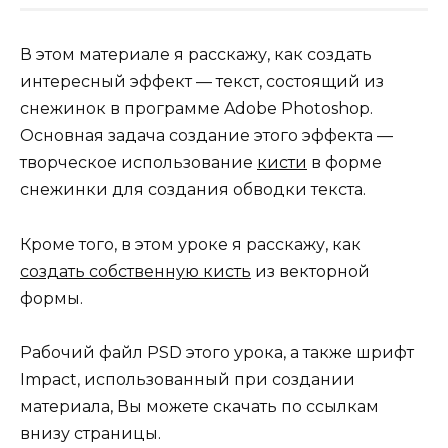
В этом материале я расскажу, как создать
интересный эффект — текст, состоящий из
снежинок в программе Adobe Photoshop.
Основная задача создание этого эффекта —
творческое использование
кисти
в форме
снежинки для создания обводки текста.
Кроме того, в этом уроке я расскажу, как
создать собственную кисть
из векторной
формы.
Рабочий файл PSD этого урока, а также шрифт
Impact, использованный при создании
материала, Вы можете скачать по ссылкам
внизу страницы.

--- --- ---

◆ **Work required**:
Some lines of the data may hold the word "этом". Say how many do, with nothing else.

◆ **Written reply**:
2